Tuesday, June 10, 2014

An Epiphany on Loneliness

The other night, I was watching a movie called "The Outsiders" (which is basically a film on the class differences in the late 1950s), and at one point, the main character's two best friends are dead. And so I thought, "He must be feeling really lonely right now. All those happy memories that he and his friends share, no longer being able to talk to someone who was there with him, remembering too." And then it hit me. I realized I had a half-definition for loneliness. It's the inability to confirm your reality with another intelligent human being.

Now, that definition doesn't cover the entire cause and feeling of loneliness, but it's a start towards that. You see, according to David Hume, a Scottish Enlightenment philosopher, all reality is simply a
David Hume
series of sensory inputs colliding with your consciousness in an alternate dimension, and therefore nothing is really real. In his words: "To hate, to love, to think, to feel, to see; all this is nothing but to perceive. What a particular privilege has this little agitation of the brain which we call thought." Thing is, there is no way that I know of to prove or disprove this theory. And not being able to either confirm or deny such a fundamental question tends to upset my perception of reality. And whenever I start to question reality, I tend to get lonelier than usual.
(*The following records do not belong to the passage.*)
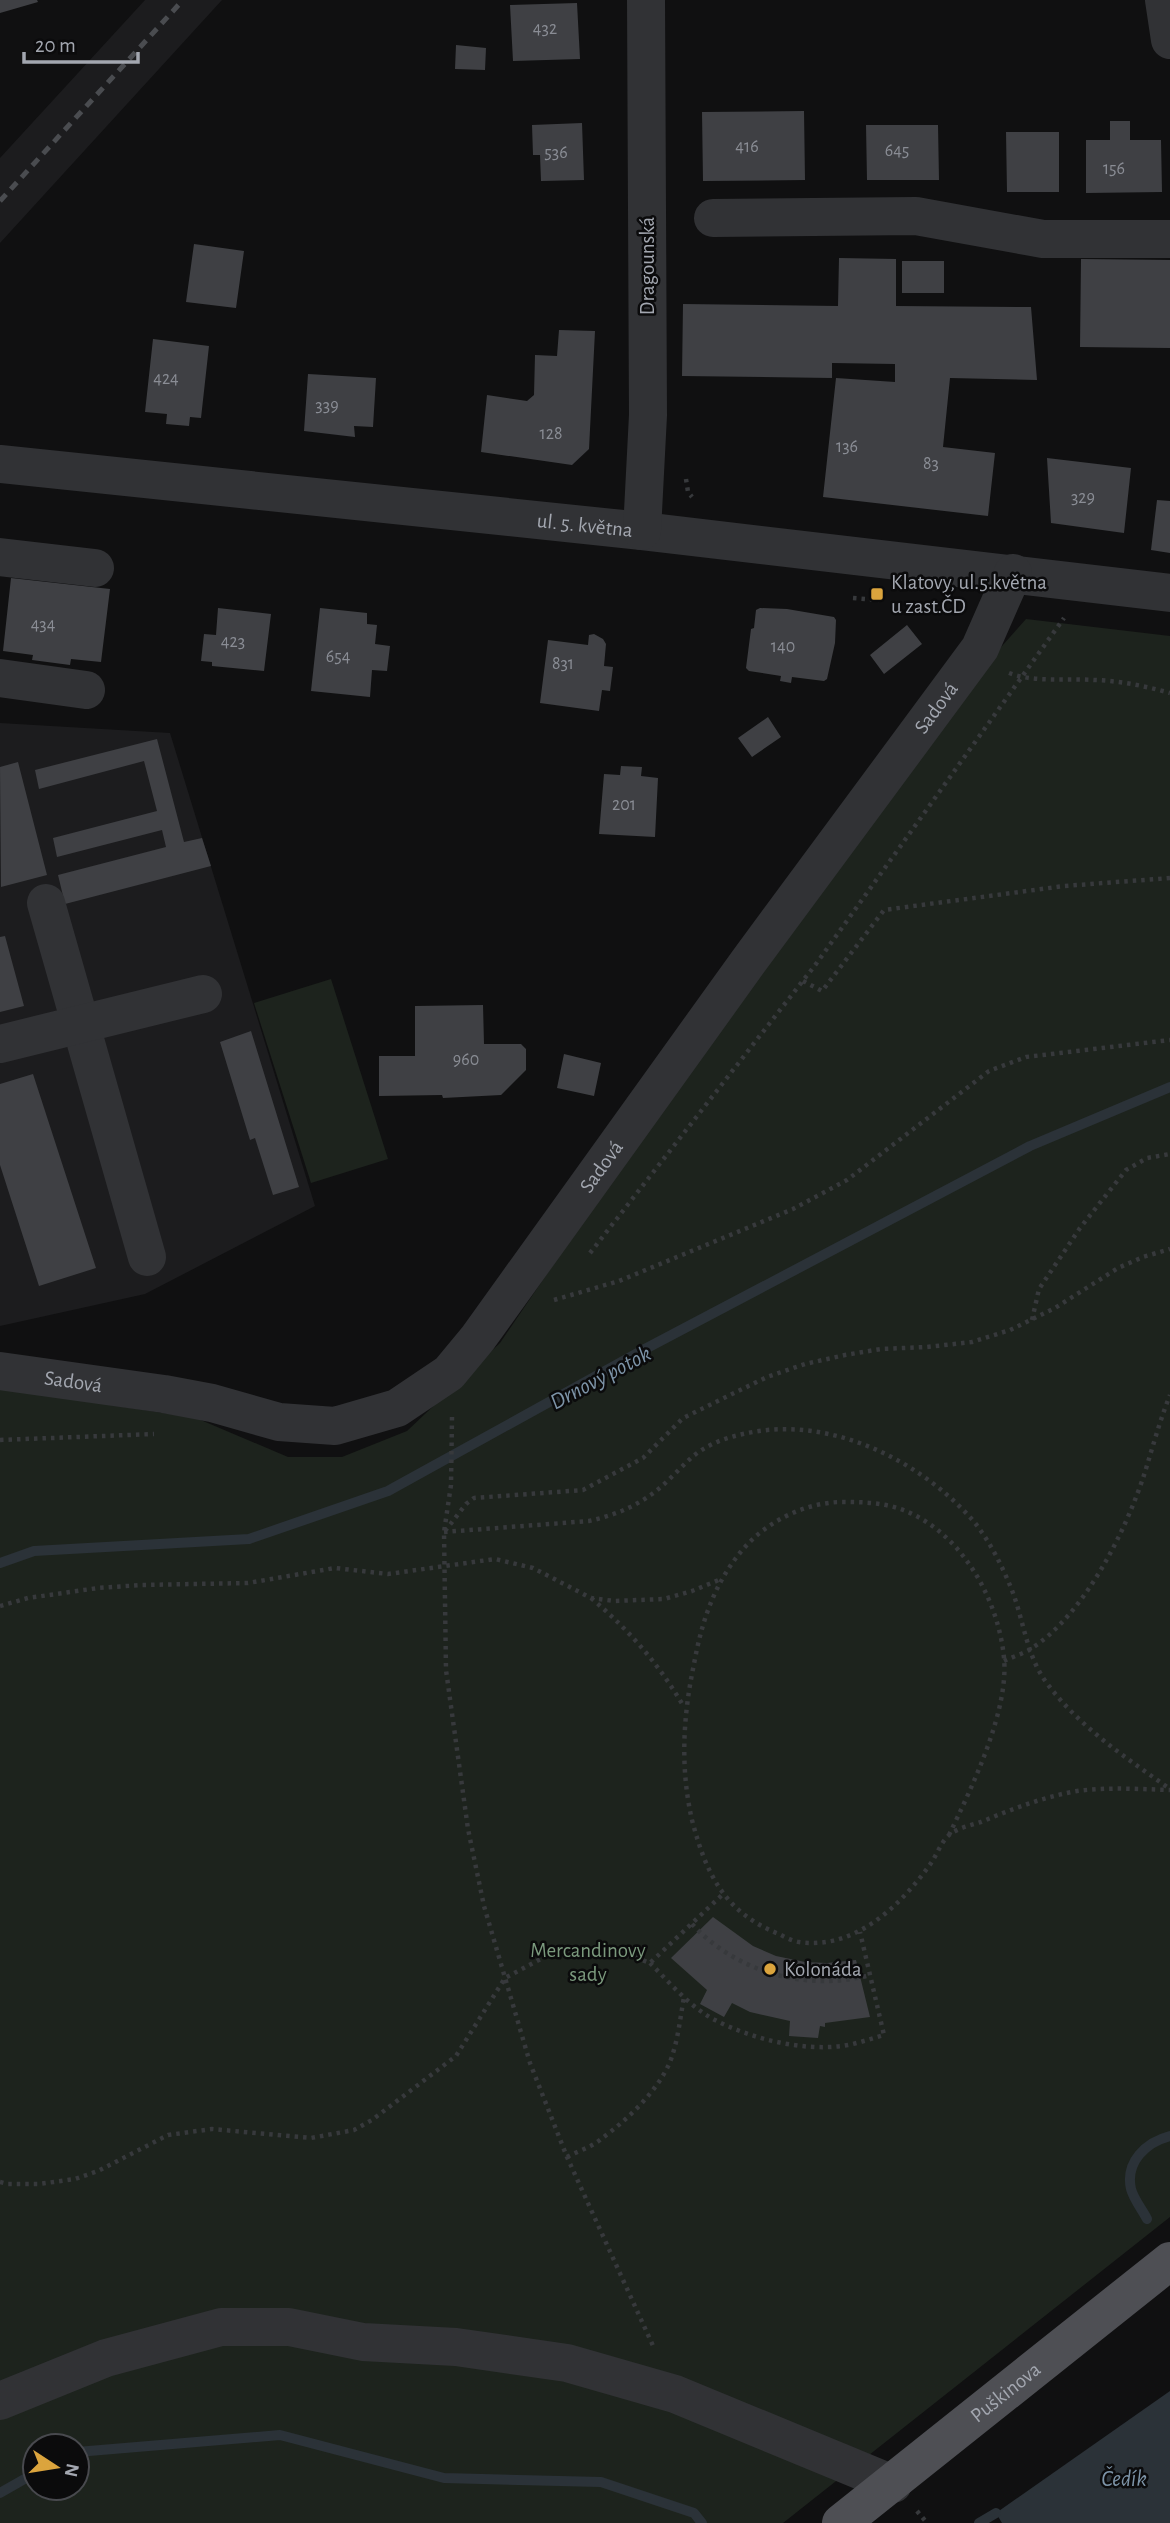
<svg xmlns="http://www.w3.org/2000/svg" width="1170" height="2523" viewBox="0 0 1170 2523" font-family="'Alegreya Sans',sans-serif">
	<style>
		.built { fill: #1c1c1e }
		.green { fill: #1d231d; fill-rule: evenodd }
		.water { fill: #2b3238 }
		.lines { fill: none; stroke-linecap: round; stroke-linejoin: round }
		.stream { stroke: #2b3238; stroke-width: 10 }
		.building { fill: #3f4044 }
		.path { stroke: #37393c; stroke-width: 4.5; stroke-dasharray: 3.5 5; stroke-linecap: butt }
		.minor { stroke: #313235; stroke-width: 38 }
		.major { stroke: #4e4f54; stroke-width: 38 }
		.rail { stroke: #4a4c50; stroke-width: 5; stroke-dasharray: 9 7; stroke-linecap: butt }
		.poi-dot { fill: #dba43d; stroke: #0b0b0c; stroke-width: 2.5 }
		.labels { text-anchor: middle; stroke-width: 5; stroke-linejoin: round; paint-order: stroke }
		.number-label { font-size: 18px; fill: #8a8d95 }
		.street-label { font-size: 21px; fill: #a3a7b0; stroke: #0b0b0c }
		.poi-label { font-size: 21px; fill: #a3a7b0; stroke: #0b0b0c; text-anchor: start }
		.park-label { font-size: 21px; fill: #7b997d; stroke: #0b0b0c }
		.water-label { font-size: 23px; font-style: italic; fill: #7d94a8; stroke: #0b0b0c }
	</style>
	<rect width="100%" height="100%" fill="#101011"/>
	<path class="built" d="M145,0h77l-222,243v-85z
		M0,723l170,10 145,473 -170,88 -145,32z"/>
	<path class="green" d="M1026,619l144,17v1581l-387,306h-783v-1135l196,30 92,39h54l65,-26 93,-88 240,-353 231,-309zM35,2446h42v42h-42z
		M331,979l57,180 -77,24 -57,-180z"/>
	<path class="water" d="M1170,2391v132h-168l-6,-10z"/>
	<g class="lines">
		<path class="stream" d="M0,1563l34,-12 215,-12 139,-48 257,-142 385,-203 140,-59
			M1147,2219c-5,-10 -13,-19 -16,-30 -6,-27 15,-47 39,-53
			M77,2452l203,-17 164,43 157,4 93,31 8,10
			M0,2493l35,-20
			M979,2523l17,-10"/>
	</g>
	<path class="building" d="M0,0h37l1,2 -38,11z
		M577,3l3,56 -67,2 -3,-56z
		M456,45l30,3 -1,22 -30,-1z
		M804,111l1,69 -102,1 -1,-69z
		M1110,121h20v19h31l1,52 -76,1v-53h24z
		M582,123l2,57 -43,1 -1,-26h-7l-1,-30z
		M866,125h72l1,55h-72z
		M1006,132h53v60h-52z
		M194,244l50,7 -8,57 -50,-6z
		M839,258l57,1v47l135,1 6,73 -87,-2 -7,69 52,6 -7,63 -165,-19 13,-119 59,4v-18l-63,-1v15l-150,-2 1,-72 155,2z
		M1081,259l89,1v88l-90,-1z
		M902,261h42v32h-42z
		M559,330l36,1 -6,118 -17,16 -91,-13 6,-57 40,6 7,-6 1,-40 22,1z
		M153,339l56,7 -8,72 -11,-1 -1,9 -23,-2 1,-10 -22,-2z
		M308,374l68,4 -3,49 -19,-1 1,11 -51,-6z
		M1047,458l84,10 -7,65 -73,-10z
		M1157,500l13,1v52l-19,-3z
		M11,578l99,11 -9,73 -30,-3 -1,6 -38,-5 1,-5 -30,-4z
		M218,608l53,6 -7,57 -52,-5v-4l-11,-1 3,-27 12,1z
		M320,608l47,5v11l10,1 -2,19 15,2 -3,25 -15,-1 -2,27 -59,-6z
		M760,608l27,1 47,8 2,3 -1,23 -8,36 -3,2 -32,-4 -1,6 -11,-2 1,-5 -32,-5 -3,-3 5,-39 3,-1 2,-18z
		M907,625l15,19 -38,30 -14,-19z
		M594,634l9,5 3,5 -2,22 9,1 -3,24 -8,-1 -3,21 -59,-8 8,-63 40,5 1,-10z
		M768,717l13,20 -29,20 -14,-19z
		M157,739l27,103 18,-4 9,28 -146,38 -7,-29 108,-28 -4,-17 -105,27 -4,-19 104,-27 -13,-50 -105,28 -4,-19z
		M18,762l29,113 -46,12 -1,-120z
		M621,766l21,1 -1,9 17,2 -3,59 -56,-3 5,-60 16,1z
		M5,936l19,70 -24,6v-75z
		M483,1005l1,39h37l5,5v21l-25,25 -58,3 -1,-3 -63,1v-40h36v-50z
		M251,1031l48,156 -26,8 -18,-57 -5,2 -30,-98z
		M564,1054l37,9 -7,33 -37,-8z
		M33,1074l63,194 -57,18 -39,-121v-81z
		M713,1917l40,29 23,10 29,6 22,1 29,-3 14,57 -45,6v4l-5,-1 -2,12 -29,-2 1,-15 -40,-9 -18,-9 -8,14 -24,-13 7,-14 -36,-32z"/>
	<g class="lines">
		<path class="path" d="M686,479l2,13 4,5
			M853,598l26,2
			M1009,673c26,10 58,5 86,7 26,1 50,6 75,13
			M803,981l19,10 62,-81 180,-24 106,-8
			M590,1253l226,-289 248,-346
			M554,1300l65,-19 174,-72 54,-29 142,-109 37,-14 144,-17
			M1032,1320l7,-31 41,-61 46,-58 21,-12 23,-4
			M452,1417l-1,68 -7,47 2,138 22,159 16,77 46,157 37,94 87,191
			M0,1440l154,-6
			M445,1531l21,-27 8,-6 109,-8 60,-32 40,-40 84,-41 38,-13 40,-9 36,-6 46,-2 45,-5 38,-12 45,-22 63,-40 25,-11 27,-8
			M444,1532l145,-11c22,-5 44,-13 63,-27 14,-10 26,-24 39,-36 16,-14 36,-21 57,-25 80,-17 167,25 220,82 19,20 35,52 45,78 11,30 14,63 33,89 33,45 79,75 124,107
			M591,1598c38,32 68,66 93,109
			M0,1606l28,-8 70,-10 44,-3 106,-2 87,-15 53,6 107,-15 38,9 58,30 23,3 50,-2 28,-8 29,-12
			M1004,1661c8,-4 18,-7 25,-11 55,-34 97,-119 116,-178 8,-26 15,-52 25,-77
			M949,1835c23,-48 60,-124 55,-177 -6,-64 -49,-136 -114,-152 -17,-4 -33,-4 -50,-4 -35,1 -72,19 -95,45 -30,34 -43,73 -51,117 -11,52 -14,104 -2,156 14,54 33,93 87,114 6,3 13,7 20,8 55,8 100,-35 130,-76 7,-9 11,-22 19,-30 7,-7 23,-11 33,-14 31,-13 62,-25 96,-31 30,-4 62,-2 93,-1
			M692,1924c44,48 114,68 178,51
			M650,1963c20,20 40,44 65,57 37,19 86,31 127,26 14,-2 28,-7 42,-11l-24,-103
			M567,2157c11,-6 25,-10 34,-18 26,-19 56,-47 69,-77 8,-21 10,-43 14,-65
			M0,2182l8,2h31l36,-5 23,-8 70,-36 44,-6 99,9 43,-8 18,-10 84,-64 49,-78 47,-25 21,-4 41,1 36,13 72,-68
			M917,2511l10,12"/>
		<g class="minor">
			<path d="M1164,0l6,40"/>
			<path d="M713,218l203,-2 127,23h127"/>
			<path id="s1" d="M0,464l642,67 528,62"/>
			<path d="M642,531l6,-116 -2,-415"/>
			<path d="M0,557l95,11"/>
			<path d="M0,678l86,12"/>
			<path d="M46,903l101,354"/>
			<path d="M0,1044l203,-50"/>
			<path id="s2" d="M0,1371l164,23 48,9 67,19 56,4 62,-18 52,-35 29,-35 270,-376 232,-314 33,-75"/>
			<path d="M0,2401l106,-43 115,-31h68l74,15 93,5 111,16 108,31 218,90"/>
		</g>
		<path class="major" id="s3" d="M841,2523l329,-262"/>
		<path class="rail" d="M0,201l183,-201"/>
	</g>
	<g class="poi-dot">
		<rect x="870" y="587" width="14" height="14" rx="3.5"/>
		<circle cx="770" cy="1969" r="7"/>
	</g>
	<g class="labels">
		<g class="number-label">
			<text x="545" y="34">432</text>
			<text x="747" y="152">416</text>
			<text x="897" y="156">645</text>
			<text x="556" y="158">536</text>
			<text x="1114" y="174">156</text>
			<text x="166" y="384">424</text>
			<text x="327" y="411">339</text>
			<text x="551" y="439">128</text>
			<text x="847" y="452">136</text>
			<text x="931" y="469">83</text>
			<text x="1083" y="503">329</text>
			<text x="43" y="630">434</text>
			<text x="233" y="647">423</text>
			<text x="783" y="652">140</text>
			<text x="338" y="662">654</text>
			<text x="563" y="669">831</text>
			<text x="624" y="810">201</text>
			<text x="466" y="1065">960</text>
		</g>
		<g class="street-label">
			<text transform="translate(647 266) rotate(-90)" y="7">Dragounská</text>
			<text dy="7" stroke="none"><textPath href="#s1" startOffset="588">ul. 5. května</textPath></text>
			<text dy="7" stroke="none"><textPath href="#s2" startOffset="1292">Sadová</textPath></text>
			<text dy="7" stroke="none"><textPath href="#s2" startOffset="724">Sadová</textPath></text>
			<text dy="7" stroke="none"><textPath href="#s2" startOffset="74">Sadová</textPath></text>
			<text dy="7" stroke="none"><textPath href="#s3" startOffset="210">Puškinova</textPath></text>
		</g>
		<g class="poi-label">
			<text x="891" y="589">Klatovy, ul.5.května<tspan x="891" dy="24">u zast.ČD</tspan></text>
			<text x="784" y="1976">Kolonáda</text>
		</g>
		<g class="park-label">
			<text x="588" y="1957">Mercandinovy<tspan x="588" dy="24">sady</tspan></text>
		</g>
		<g class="water-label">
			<text transform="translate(600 1377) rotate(-28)" y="8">Drnový potok</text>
			<text x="1124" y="2486">Čedík</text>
		</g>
	</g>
	<g transform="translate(56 2467) rotate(102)"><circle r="33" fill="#0b0b0c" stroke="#48494e" stroke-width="2"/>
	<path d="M0-5L12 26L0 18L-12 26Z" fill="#dba43d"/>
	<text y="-10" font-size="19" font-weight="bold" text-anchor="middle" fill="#a3a7b0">N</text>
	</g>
	<path d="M24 52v10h114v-10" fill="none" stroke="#a3a7b0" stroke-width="3.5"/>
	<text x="35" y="52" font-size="21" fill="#a3a7b0" stroke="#0b0b0c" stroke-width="5" paint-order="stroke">20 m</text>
</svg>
No mean feat, considering. But anyway, questioning that sort of basic human assumption leads us to want to find an answer to the said question. It's within human nature. And when we are unable to even definitively say that anything physical is actually as we experience it, it leads us to question even the existence of people around us, and ultimately humanity as a whole. And that, in my experience, tends to distance ourselves from any sort of social interaction, if not physically, then at least emotionally. And that feels like loneliness to me.